[Exercise input start]

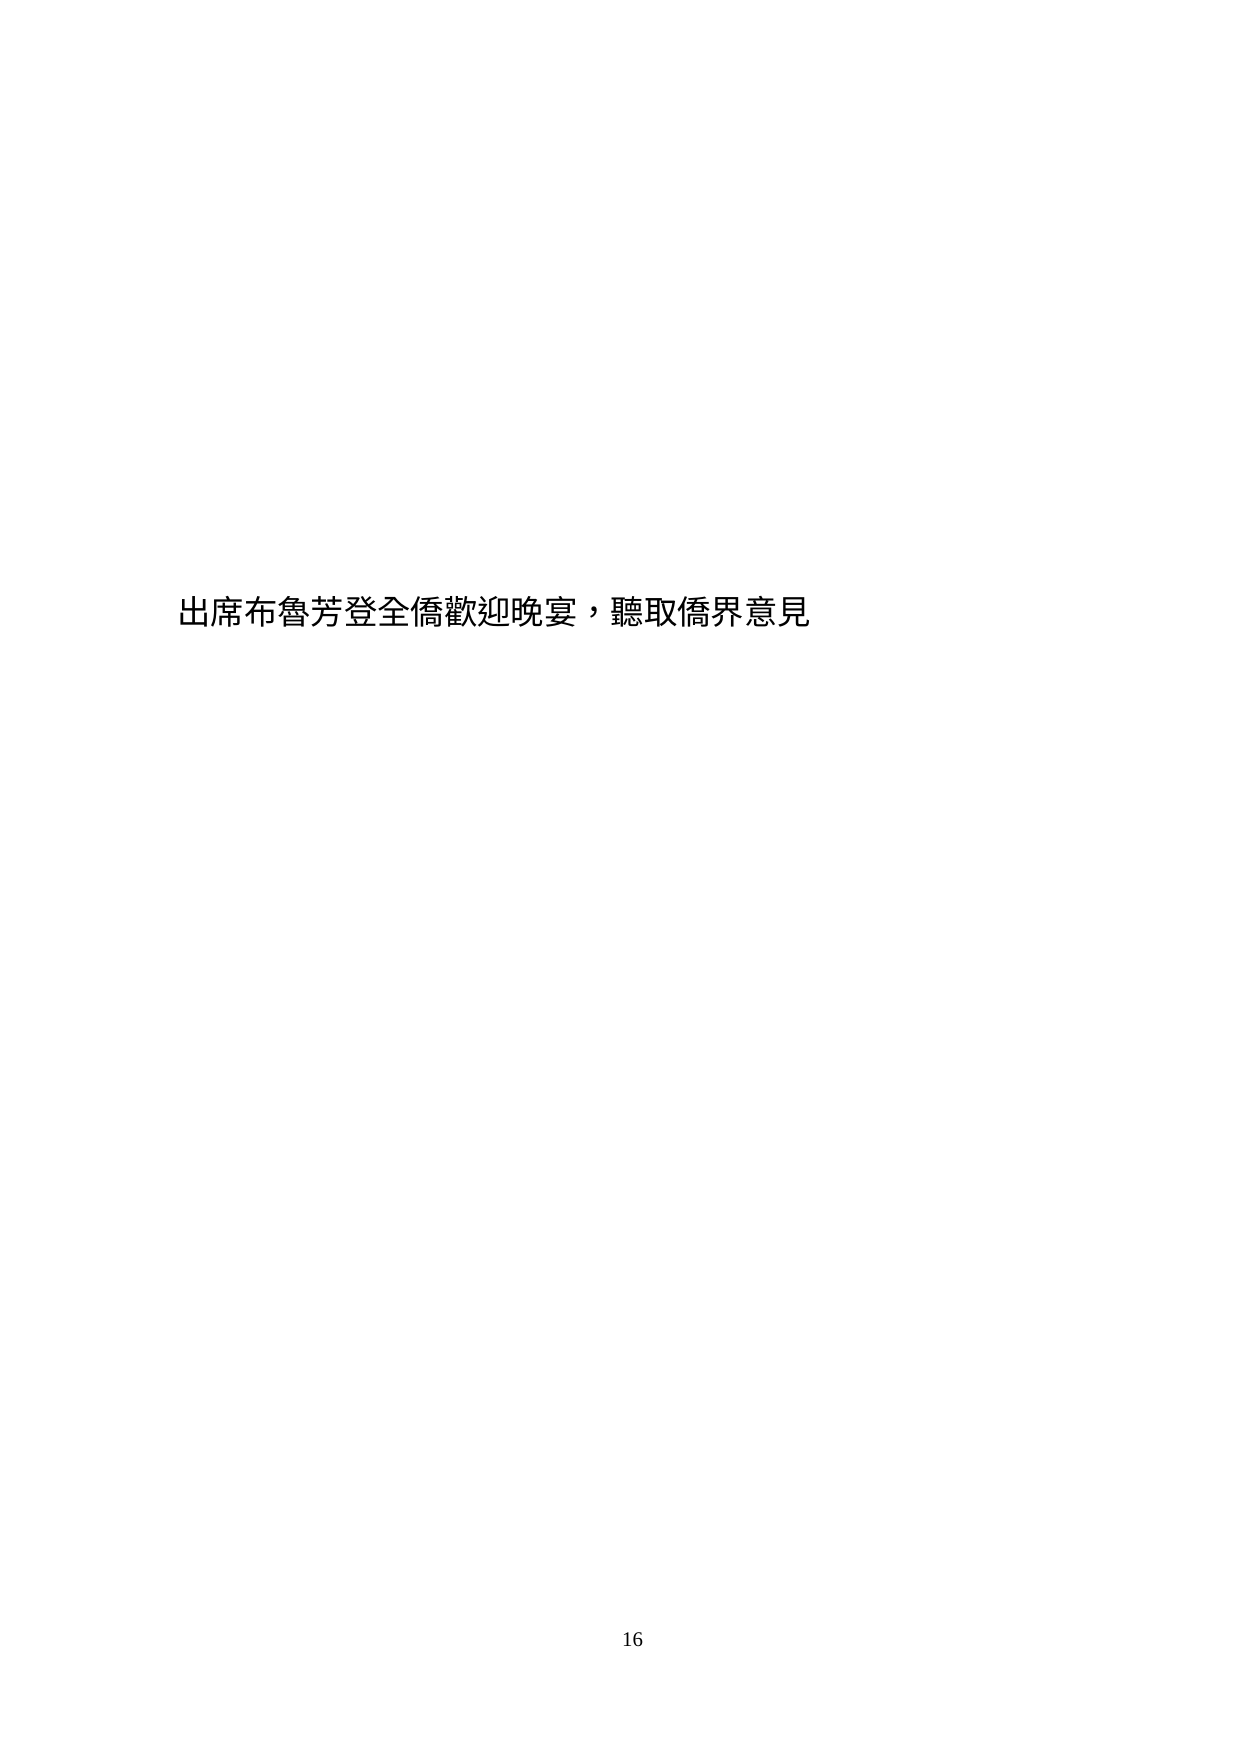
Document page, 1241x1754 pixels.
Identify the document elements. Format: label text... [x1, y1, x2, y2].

[Exercise input end]
[Exercise input start]

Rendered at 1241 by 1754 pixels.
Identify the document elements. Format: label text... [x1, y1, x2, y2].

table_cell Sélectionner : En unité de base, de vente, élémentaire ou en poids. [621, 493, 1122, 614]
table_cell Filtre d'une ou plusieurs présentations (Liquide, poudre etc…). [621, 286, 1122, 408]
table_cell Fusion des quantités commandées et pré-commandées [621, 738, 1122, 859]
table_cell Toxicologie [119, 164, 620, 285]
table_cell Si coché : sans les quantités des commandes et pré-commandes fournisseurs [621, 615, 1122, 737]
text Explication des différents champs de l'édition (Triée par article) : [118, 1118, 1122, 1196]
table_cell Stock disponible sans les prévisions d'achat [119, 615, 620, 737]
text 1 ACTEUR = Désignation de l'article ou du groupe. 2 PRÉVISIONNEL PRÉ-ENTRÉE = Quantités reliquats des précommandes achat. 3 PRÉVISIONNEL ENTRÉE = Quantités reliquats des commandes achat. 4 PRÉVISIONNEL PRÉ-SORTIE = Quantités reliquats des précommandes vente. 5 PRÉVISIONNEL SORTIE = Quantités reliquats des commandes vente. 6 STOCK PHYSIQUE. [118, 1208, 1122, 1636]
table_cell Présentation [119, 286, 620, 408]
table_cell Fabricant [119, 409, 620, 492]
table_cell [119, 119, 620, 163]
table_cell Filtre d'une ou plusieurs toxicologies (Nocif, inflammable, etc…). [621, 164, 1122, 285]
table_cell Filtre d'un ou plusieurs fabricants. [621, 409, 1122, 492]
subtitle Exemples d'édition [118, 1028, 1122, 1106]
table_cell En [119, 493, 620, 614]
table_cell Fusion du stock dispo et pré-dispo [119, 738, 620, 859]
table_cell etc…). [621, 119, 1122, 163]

[Exercise input end]

Exercise description:
Reproduce the lines of the material starting at the line containing "Rendered at 1241 by 1754 pixels." and ending at the line containing "table_cell Filtre d'un ou", substituting "Stock réel" for "Stock disponible" and leaving everything else unchanged.

Exercise output:
Rendered at 1241 by 1754 pixels.
Identify the document elements. Format: label text... [x1, y1, x2, y2].

table_cell Sélectionner : En unité de base, de vente, élémentaire ou en poids. [621, 493, 1122, 614]
table_cell Filtre d'une ou plusieurs présentations (Liquide, poudre etc…). [621, 286, 1122, 408]
table_cell Fusion des quantités commandées et pré-commandées [621, 738, 1122, 859]
table_cell Toxicologie [119, 164, 620, 285]
table_cell Si coché : sans les quantités des commandes et pré-commandes fournisseurs [621, 615, 1122, 737]
text Explication des différents champs de l'édition (Triée par article) : [118, 1118, 1122, 1196]
table_cell Stock réel sans les prévisions d'achat [119, 615, 620, 737]
text 1 ACTEUR = Désignation de l'article ou du groupe. 2 PRÉVISIONNEL PRÉ-ENTRÉE = Quantités reliquats des précommandes achat. 3 PRÉVISIONNEL ENTRÉE = Quantités reliquats des commandes achat. 4 PRÉVISIONNEL PRÉ-SORTIE = Quantités reliquats des précommandes vente. 5 PRÉVISIONNEL SORTIE = Quantités reliquats des commandes vente. 6 STOCK PHYSIQUE. [118, 1208, 1122, 1636]
table_cell Présentation [119, 286, 620, 408]
table_cell Fabricant [119, 409, 620, 492]
table_cell [119, 119, 620, 163]
table_cell Filtre d'une ou plusieurs toxicologies (Nocif, inflammable, etc…). [621, 164, 1122, 285]
table_cell Filtre d'un ou plusieurs fabricants. [621, 409, 1122, 492]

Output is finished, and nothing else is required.